▶ _DATA SHOWN_
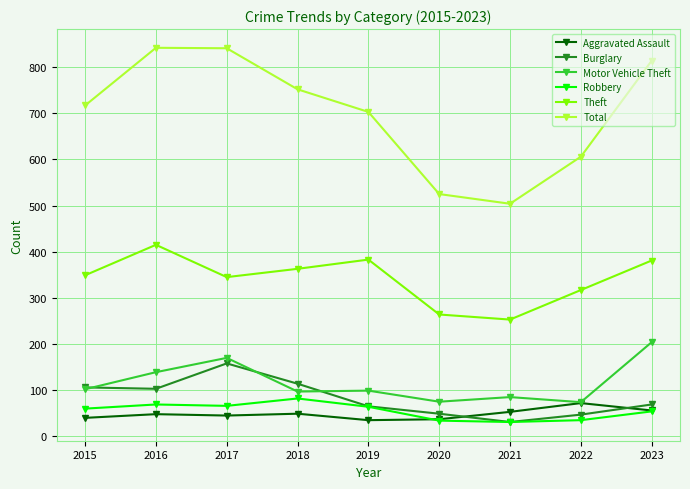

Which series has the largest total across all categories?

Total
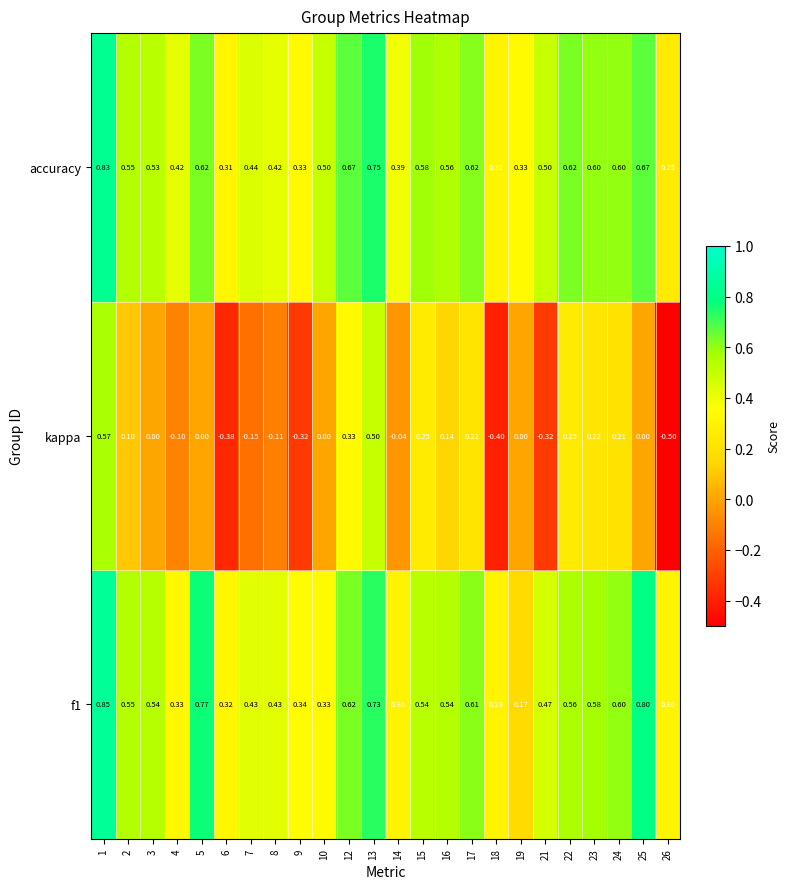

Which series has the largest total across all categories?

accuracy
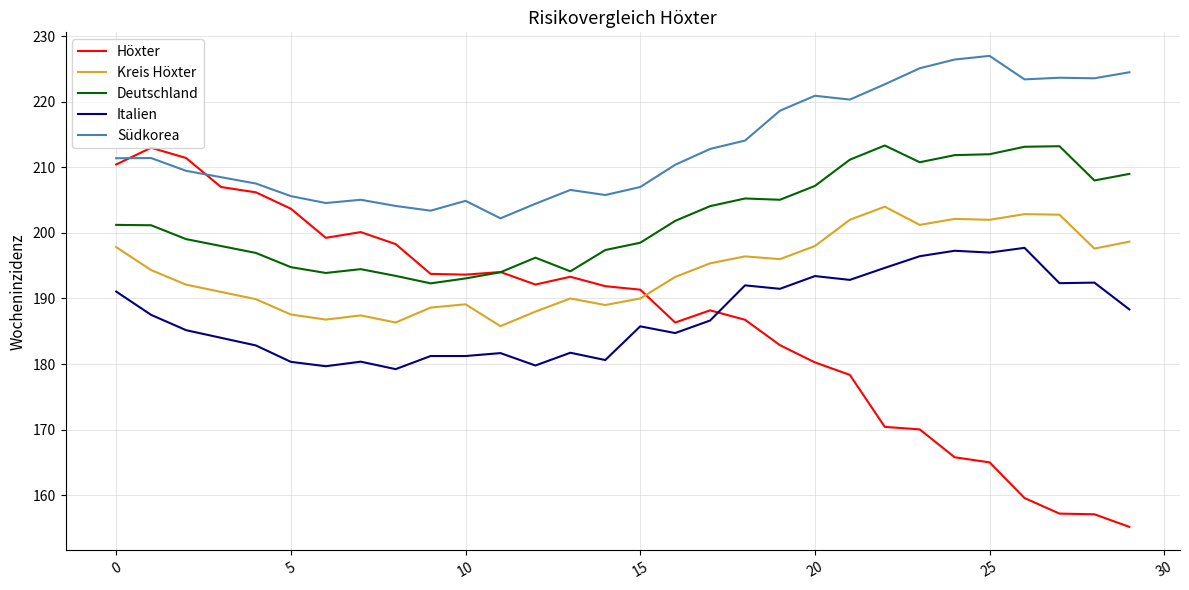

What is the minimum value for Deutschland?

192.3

▶ _WORK ORDER_
Copy each of the lines above word for word, leaving out the pictures.

▶ _OUTPUT FOR THIS TASK_
Which series has the largest total across all categories?

Total

Which series has the largest total across all categories?

accuracy

What is the minimum value for Deutschland?

192.3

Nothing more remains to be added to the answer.